The task
Each line below that contains "tissue" should be counted. Give only the total.

***** Task inputs *****

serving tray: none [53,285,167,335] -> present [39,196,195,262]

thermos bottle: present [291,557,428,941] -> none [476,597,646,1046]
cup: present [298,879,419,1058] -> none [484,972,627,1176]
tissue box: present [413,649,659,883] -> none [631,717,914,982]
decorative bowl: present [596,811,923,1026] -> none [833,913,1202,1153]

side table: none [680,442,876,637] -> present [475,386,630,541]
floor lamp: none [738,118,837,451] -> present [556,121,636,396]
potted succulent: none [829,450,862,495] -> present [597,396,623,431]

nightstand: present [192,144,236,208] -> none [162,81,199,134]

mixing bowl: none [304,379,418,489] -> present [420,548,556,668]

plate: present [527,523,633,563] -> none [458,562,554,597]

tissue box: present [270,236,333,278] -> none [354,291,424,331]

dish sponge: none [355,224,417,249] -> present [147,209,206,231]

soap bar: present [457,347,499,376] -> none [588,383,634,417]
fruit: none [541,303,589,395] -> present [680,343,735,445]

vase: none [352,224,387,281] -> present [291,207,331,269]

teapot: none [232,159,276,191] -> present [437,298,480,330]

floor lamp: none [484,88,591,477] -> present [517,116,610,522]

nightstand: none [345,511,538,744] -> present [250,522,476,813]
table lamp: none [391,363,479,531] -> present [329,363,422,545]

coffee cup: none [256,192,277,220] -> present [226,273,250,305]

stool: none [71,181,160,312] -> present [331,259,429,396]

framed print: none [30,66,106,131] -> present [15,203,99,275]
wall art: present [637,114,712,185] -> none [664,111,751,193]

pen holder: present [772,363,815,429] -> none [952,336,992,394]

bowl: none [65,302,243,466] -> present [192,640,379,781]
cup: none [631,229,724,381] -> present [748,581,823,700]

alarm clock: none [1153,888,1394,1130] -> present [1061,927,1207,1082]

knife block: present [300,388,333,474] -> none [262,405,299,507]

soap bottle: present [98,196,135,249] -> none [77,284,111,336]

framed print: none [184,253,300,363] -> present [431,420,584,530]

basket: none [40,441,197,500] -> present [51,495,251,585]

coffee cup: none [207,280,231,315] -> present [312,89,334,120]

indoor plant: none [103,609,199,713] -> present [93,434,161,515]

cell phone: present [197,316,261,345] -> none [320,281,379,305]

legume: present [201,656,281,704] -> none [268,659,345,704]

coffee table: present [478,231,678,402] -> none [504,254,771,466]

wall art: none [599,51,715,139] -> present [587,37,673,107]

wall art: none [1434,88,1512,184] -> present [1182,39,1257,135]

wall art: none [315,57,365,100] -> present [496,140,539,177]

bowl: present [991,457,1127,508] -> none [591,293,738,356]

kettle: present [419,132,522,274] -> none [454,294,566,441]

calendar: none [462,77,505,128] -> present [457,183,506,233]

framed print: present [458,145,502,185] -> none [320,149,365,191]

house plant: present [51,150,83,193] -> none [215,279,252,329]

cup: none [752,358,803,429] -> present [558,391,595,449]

*****

Response
2